+++ Data shown

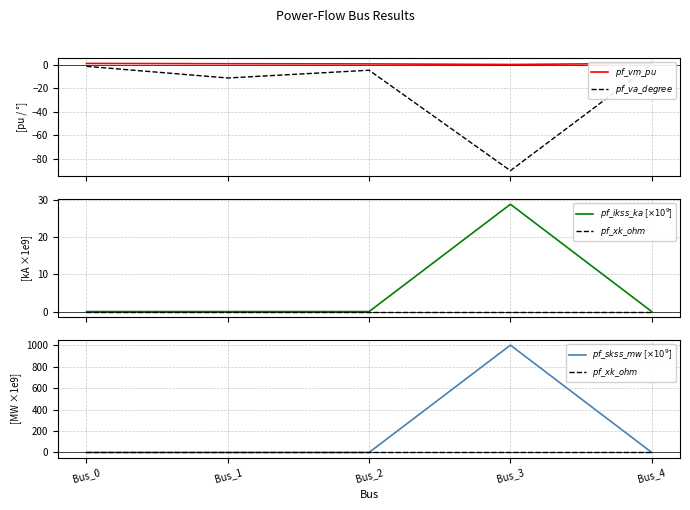

Reading left to right, what are all the values shown in this chart?

$pf\_vm\_pu$: 0.9	0.7	0.5	0.1	1.0
$pf\_va\_degree$: -1.5	-11.4	-4.8	-90.0	-0.0
$pf\_ikss\_ka$ [$\times10^{9}$]: 0.0	0.0	0.0	28.9	0.0
$pf\_xk\_ohm$: 0.0	0.0	0.0	0.0	0.0
$pf\_skss\_mw$ [$\times10^{9}$]: 0.0	0.0	0.0	1000.0	0.0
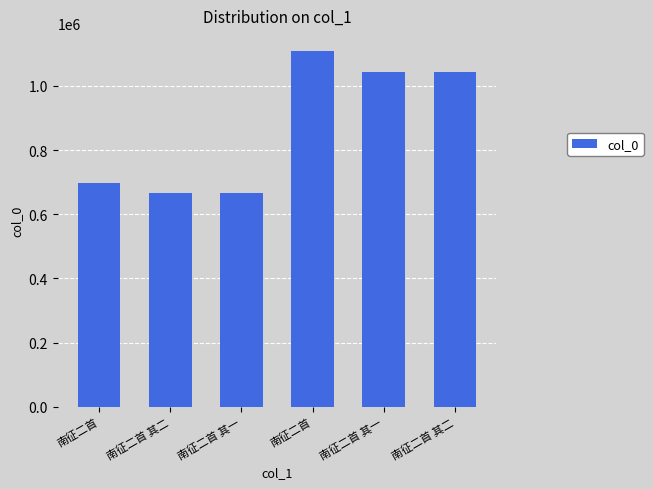

Which category has the lowest value across all series?

南征二首 其一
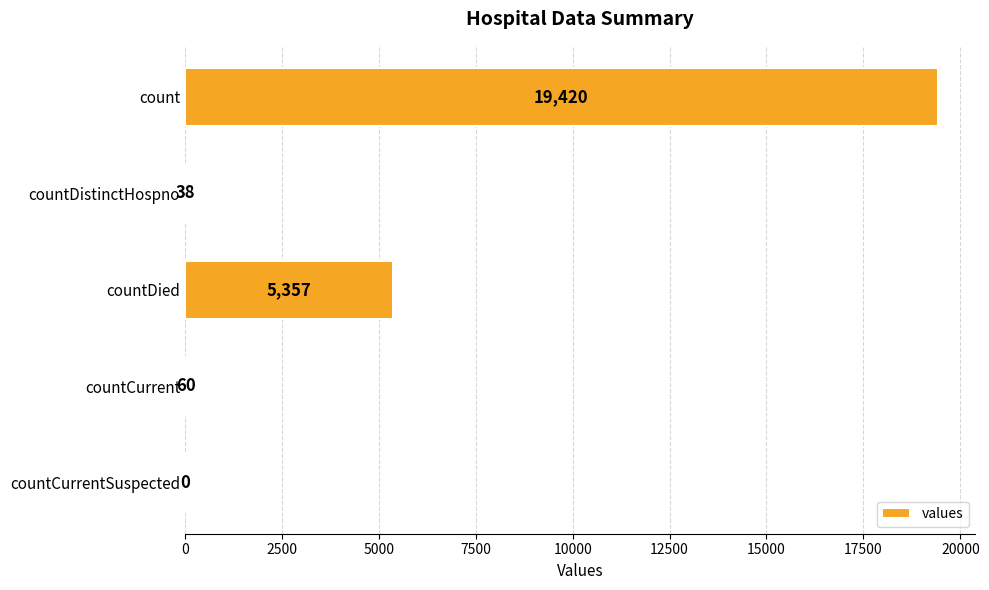

Reading bottom to top, list all the values displayed in this chart.

countCurrentSuspected=0	countCurrent=60	countDied=5357	countDistinctHospno=38	count=19420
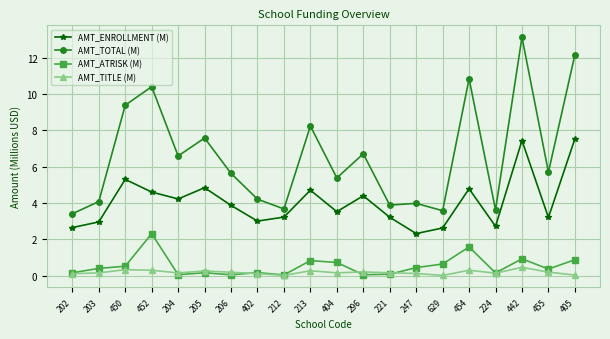

True or false: AMT_ATRISK (M) has more than 0 points higher than both neighbors.

True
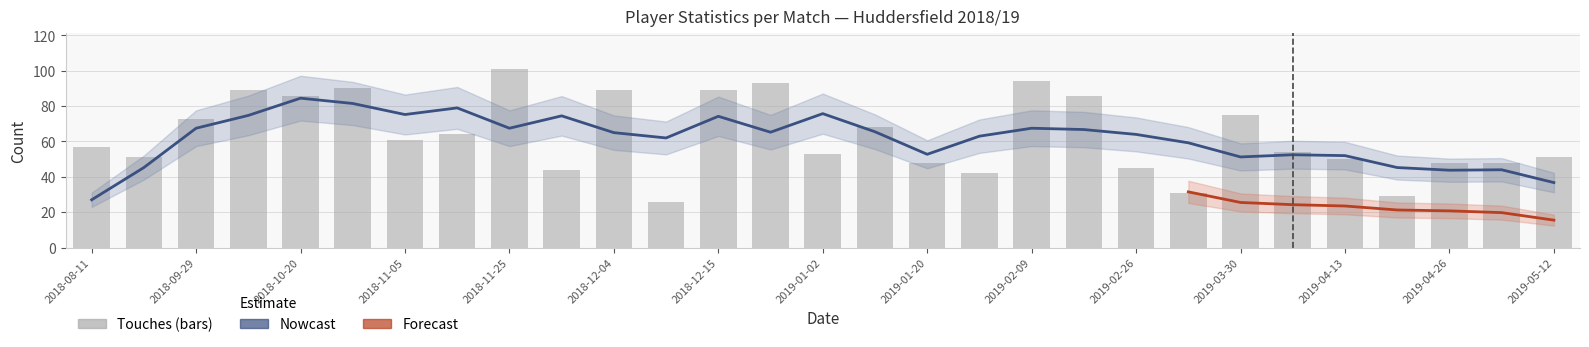

What is the difference between the highest and lowest values at 2019-04-13?

32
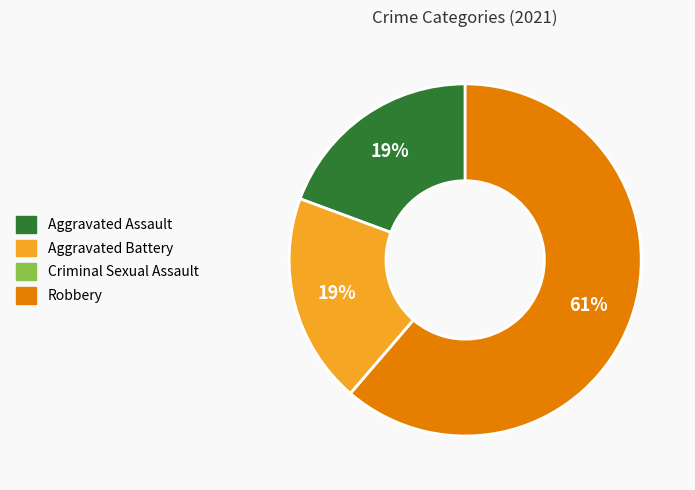

Which has a higher value, Robbery or Aggravated Assault?

Robbery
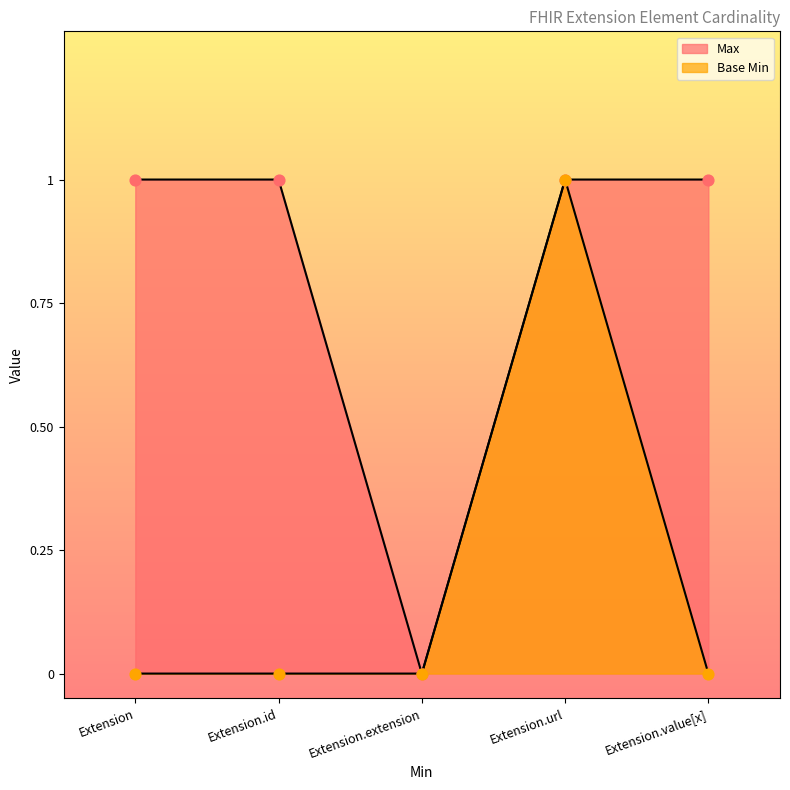

Which series contains the lowest Y value?

Max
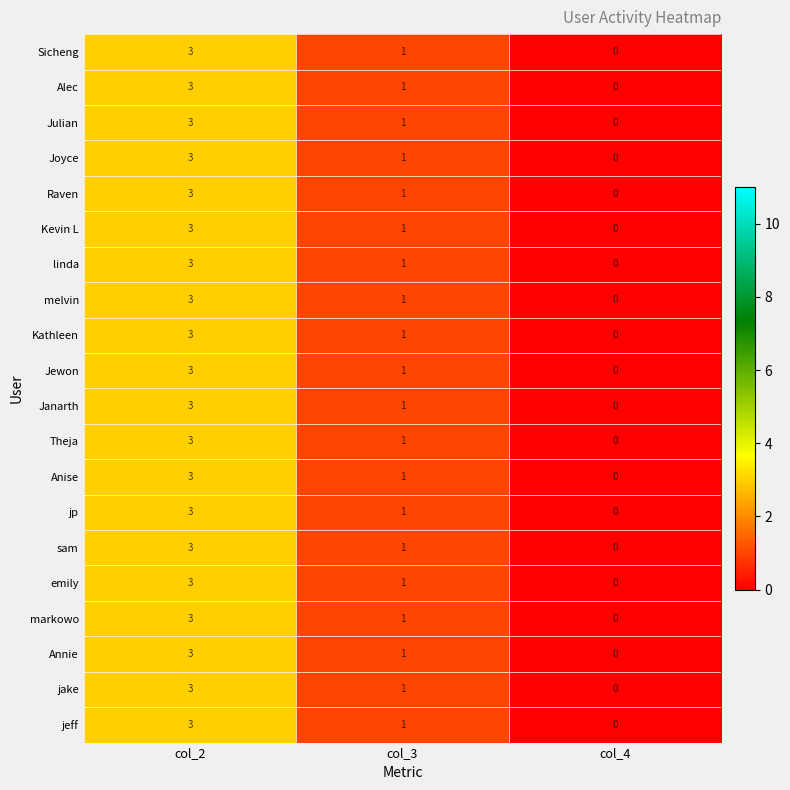

List the labels in order of emily value, largest first.

col_2, col_3, col_4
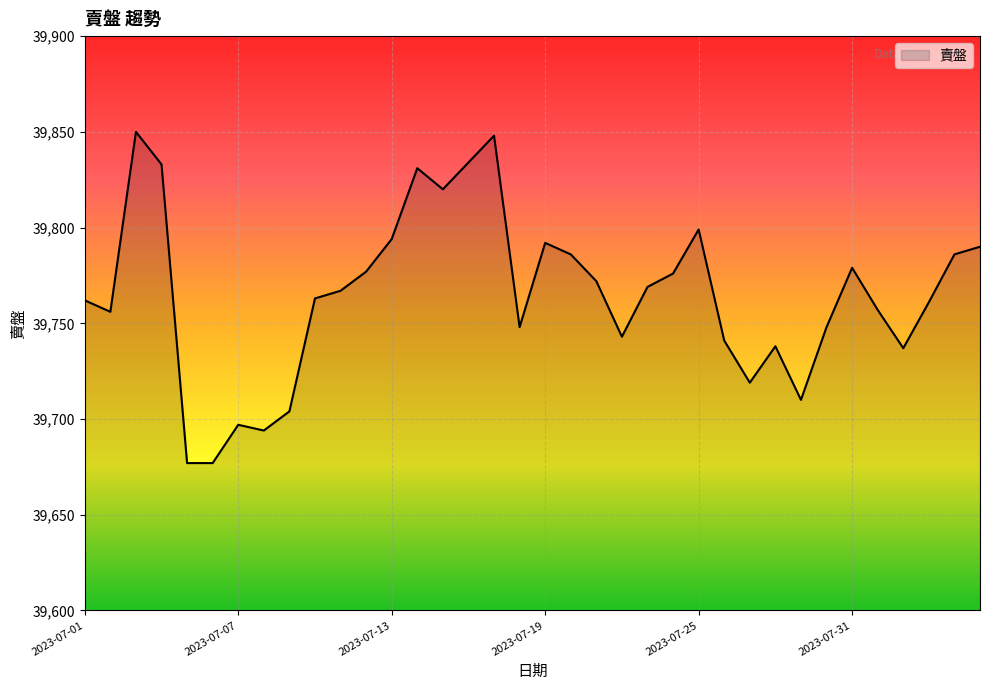

What is the average value?

39765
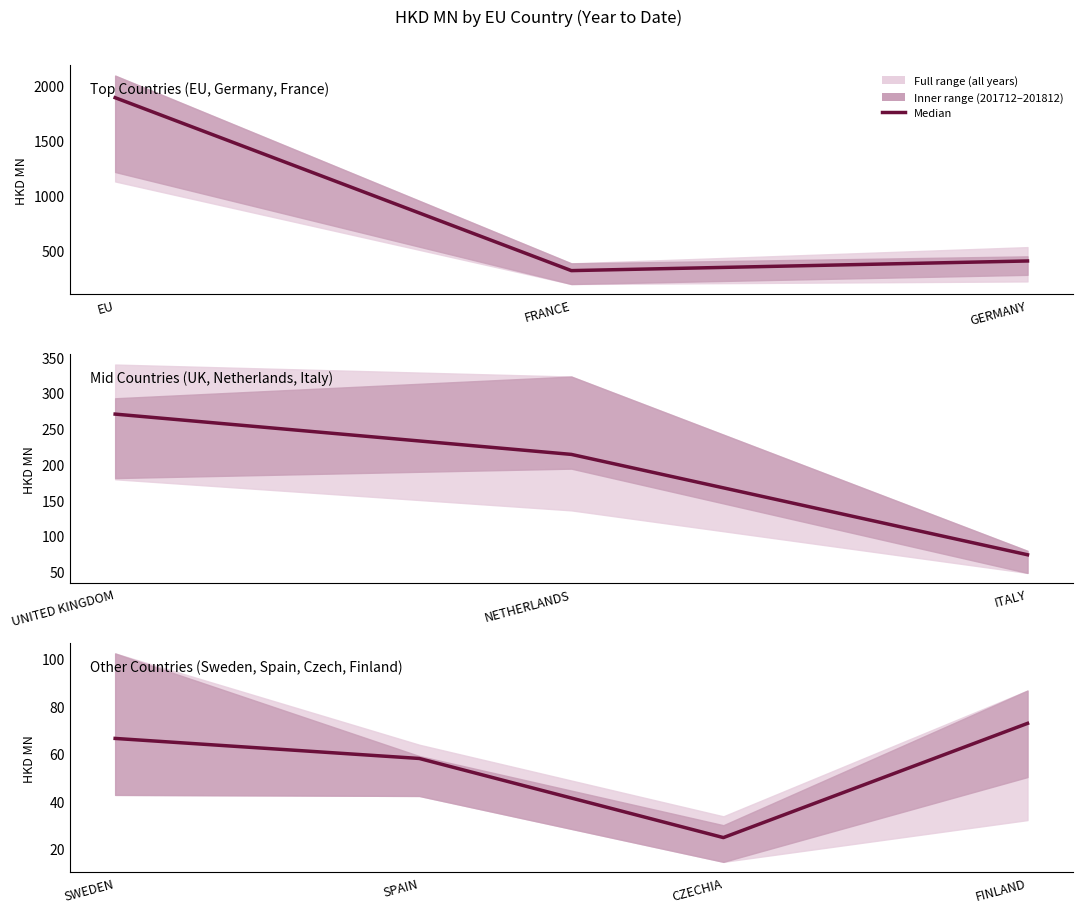

What is the minimum value shown in the chart?

24.7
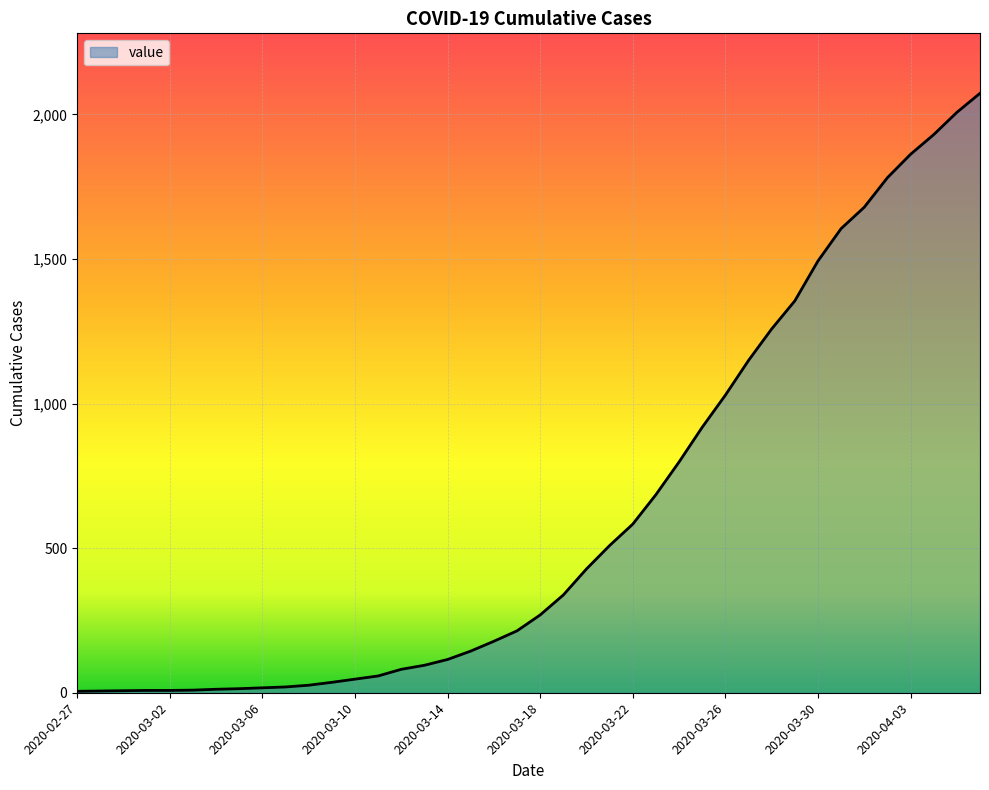

What is the greatest value displayed?

2073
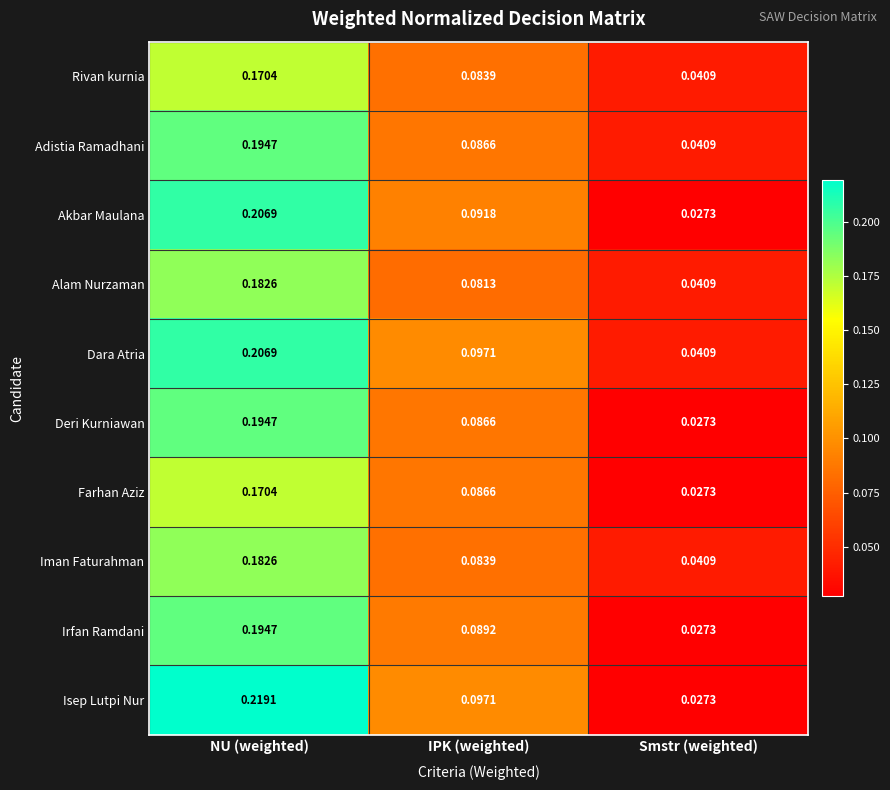

List the labels in order of Iman Faturahman value, smallest first.

Smstr (weighted), IPK (weighted), NU (weighted)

++++++

## The problem
Write out the lines above again with every instance of "chart" replaced by "graph", changing nothing else, and leave the pictures out.

## Answer to this task
Reading left to right, what are all the values shown in this graph?

$pf\_vm\_pu$: 0.9	0.7	0.5	0.1	1.0
$pf\_va\_degree$: -1.5	-11.4	-4.8	-90.0	-0.0
$pf\_ikss\_ka$ [$\times10^{9}$]: 0.0	0.0	0.0	28.9	0.0
$pf\_xk\_ohm$: 0.0	0.0	0.0	0.0	0.0
$pf\_skss\_mw$ [$\times10^{9}$]: 0.0	0.0	0.0	1000.0	0.0

Which category has the lowest value across all series?

南征二首 其一

Reading bottom to top, list all the values displayed in this graph.

countCurrentSuspected=0	countCurrent=60	countDied=5357	countDistinctHospno=38	count=19420

True or false: AMT_ATRISK (M) has more than 0 points higher than both neighbors.

True

What is the difference between the highest and lowest values at 2019-04-13?

32

Which has a higher value, Robbery or Aggravated Assault?

Robbery

Which series contains the lowest Y value?

Max

List the labels in order of emily value, largest first.

col_2, col_3, col_4

What is the average value?

39765

What is the minimum value shown in the graph?

24.7

What is the greatest value displayed?

2073

List the labels in order of Iman Faturahman value, smallest first.

Smstr (weighted), IPK (weighted), NU (weighted)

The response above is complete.